The interconnection type used in the Cenju is a multistage crossbar build from 4 4 modules that are pipelined. So, in a full configuration the maximal number of levels in the crossbar to be traversed is four. The peak transfer rate of the crossbar is quoted as 40 MB/s irrespective of the data placement.
The system needs a front-end processor of the EWS4800 type (functionally equivalent to Silicon Graphics workstations). The I/O requirements have to be fulfilled by the front-end system as the Cenju does not have local (distributed) I/O capabilities.

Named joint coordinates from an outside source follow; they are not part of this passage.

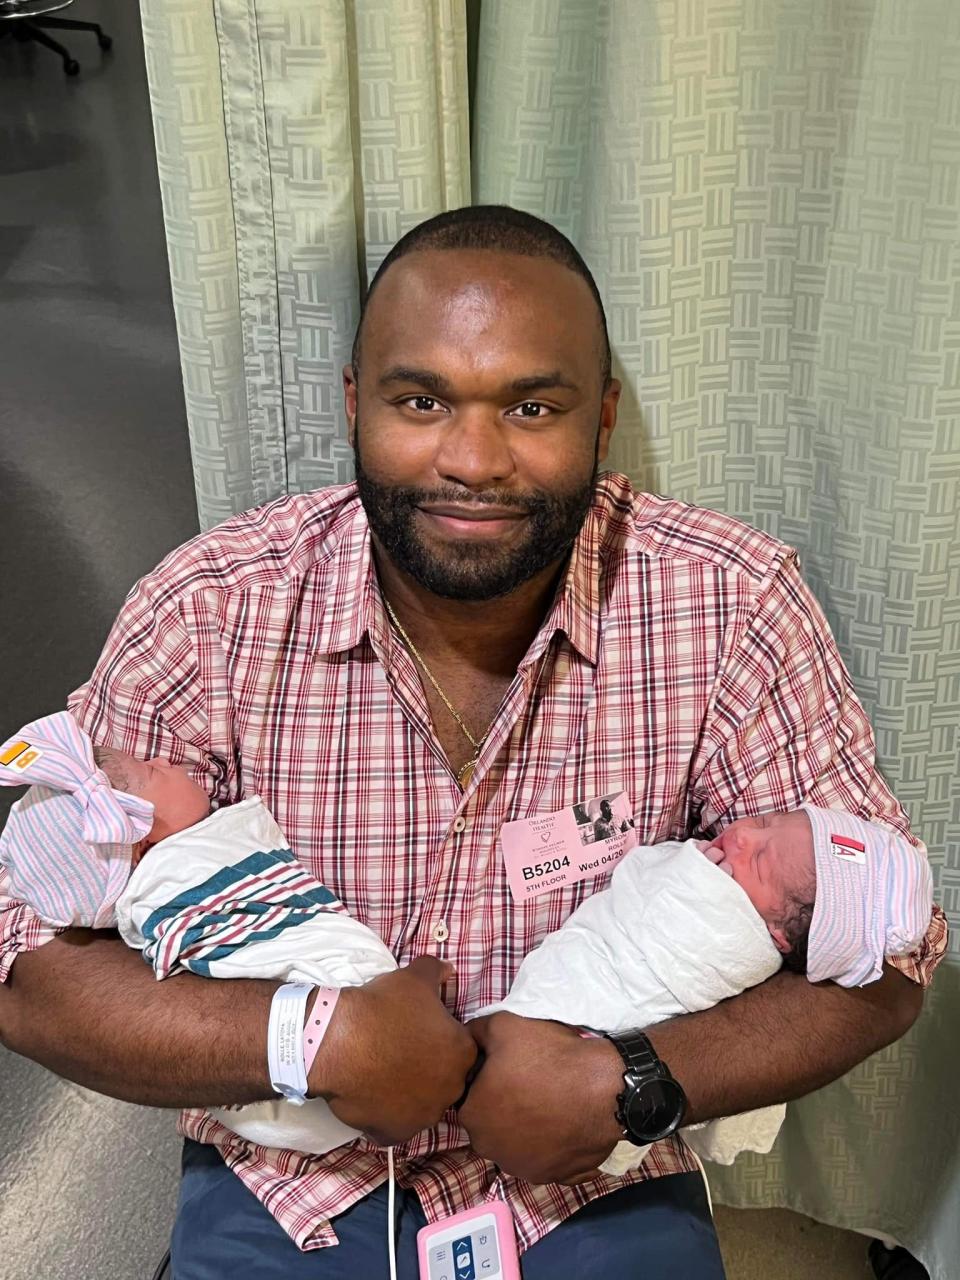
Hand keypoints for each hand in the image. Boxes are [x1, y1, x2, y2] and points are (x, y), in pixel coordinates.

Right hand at [309, 956, 476, 1144]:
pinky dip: (386, 1117)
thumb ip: (437, 971)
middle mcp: (450, 1090)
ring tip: (384, 1073)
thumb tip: (449, 968)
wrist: (338, 1041)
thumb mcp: (414, 978)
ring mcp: (422, 1116)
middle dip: (429, 1070)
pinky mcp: (394, 1134)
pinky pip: (395, 1127)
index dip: (442, 1040)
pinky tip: (373, 1096)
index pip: (462, 1049)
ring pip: (422, 1106)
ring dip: (409, 1094)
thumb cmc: (382, 1007)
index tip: (422, 1034)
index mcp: (462, 1053)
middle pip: (445, 1080)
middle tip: (403, 1053)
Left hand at [459, 1013, 623, 1184]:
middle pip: (492, 1123)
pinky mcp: (556, 1177)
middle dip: (503, 1106)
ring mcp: (525, 1169)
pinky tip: (565, 1123)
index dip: (486, 1080)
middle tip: (529, 1082)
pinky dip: (553, 1144)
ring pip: (518, 1144)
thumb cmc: (548, 1058)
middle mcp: (492, 1151)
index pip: (469, 1096)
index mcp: (473, 1117)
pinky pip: (548, 1158)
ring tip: (550, 1101)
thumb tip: (467, 1038)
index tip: (506, 1068)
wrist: (603, 1089)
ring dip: (527, 1128)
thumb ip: (475, 1033)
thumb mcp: (502, 1026)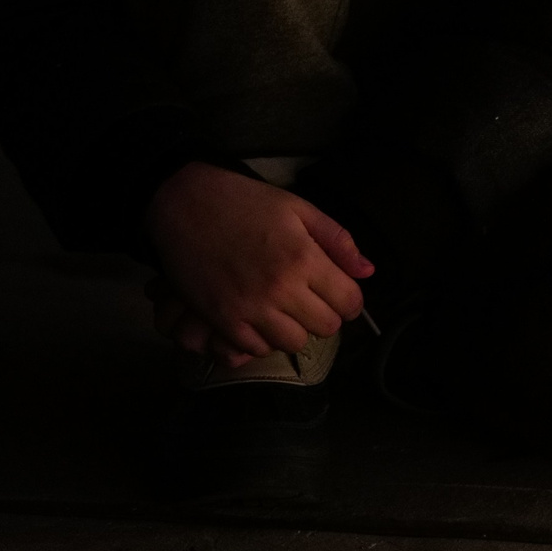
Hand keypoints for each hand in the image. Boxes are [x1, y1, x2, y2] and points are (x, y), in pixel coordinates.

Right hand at [146, 163, 373, 364]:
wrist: (184, 203)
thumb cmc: (244, 201)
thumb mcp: (299, 208)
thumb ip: (338, 240)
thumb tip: (367, 271)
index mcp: (304, 258)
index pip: (349, 302)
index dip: (351, 300)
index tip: (340, 292)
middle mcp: (280, 289)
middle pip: (326, 327)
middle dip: (326, 314)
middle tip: (313, 298)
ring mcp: (249, 308)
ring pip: (294, 343)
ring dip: (296, 329)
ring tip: (286, 309)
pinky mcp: (221, 320)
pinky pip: (255, 349)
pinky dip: (263, 338)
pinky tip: (260, 318)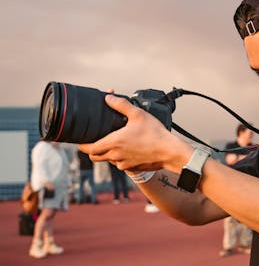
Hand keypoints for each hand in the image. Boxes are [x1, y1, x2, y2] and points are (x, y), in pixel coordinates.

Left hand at [78, 94, 192, 172]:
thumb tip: (108, 97)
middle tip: (94, 141)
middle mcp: (116, 156)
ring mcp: (124, 164)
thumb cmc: (155, 133)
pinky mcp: (133, 168)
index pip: (89, 149)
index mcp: (114, 142)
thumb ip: (121, 105)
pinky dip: (120, 157)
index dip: (82, 145)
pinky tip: (129, 148)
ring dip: (108, 153)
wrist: (170, 152)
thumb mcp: (138, 114)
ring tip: (115, 142)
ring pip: (109, 160)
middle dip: (92, 150)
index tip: (80, 141)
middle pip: (95, 157)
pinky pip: (121, 164)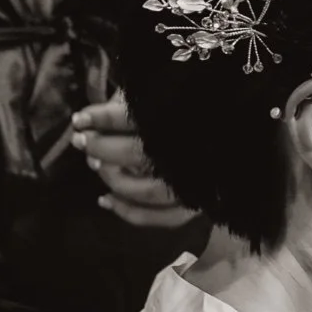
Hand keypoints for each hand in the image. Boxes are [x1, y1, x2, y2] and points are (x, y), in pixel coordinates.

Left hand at [71, 93, 195, 229]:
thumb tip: (88, 120)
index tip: (79, 119)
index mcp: (185, 116)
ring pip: (149, 191)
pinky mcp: (200, 204)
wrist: (233, 135)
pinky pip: (165, 218)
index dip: (104, 118)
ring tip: (95, 164)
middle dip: (103, 148)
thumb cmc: (187, 107)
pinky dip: (130, 213)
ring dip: (114, 179)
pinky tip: (104, 200)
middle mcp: (193, 151)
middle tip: (81, 140)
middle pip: (139, 154)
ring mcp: (197, 182)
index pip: (138, 117)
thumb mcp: (159, 93)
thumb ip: (129, 103)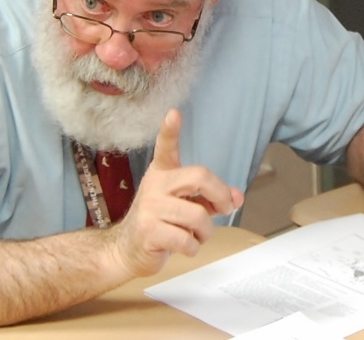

There is some software support that should make the programmer's life somewhat easier. The library PARALIB/CJ contains proprietary functions for forking processes, barrier synchronisation, remote procedure calls, and block transfer of data. Like on the Cray T3D (3.4.4) and on the Meiko CS-2 (3.4.13) the programmer has the possibility to write/read directly to/from non-local memories which avoids much message passing overhead.
Measured Performances: Delivery of the systems have started in the second quarter of 1994 but no performance figures are available ever published for the Cenju-3.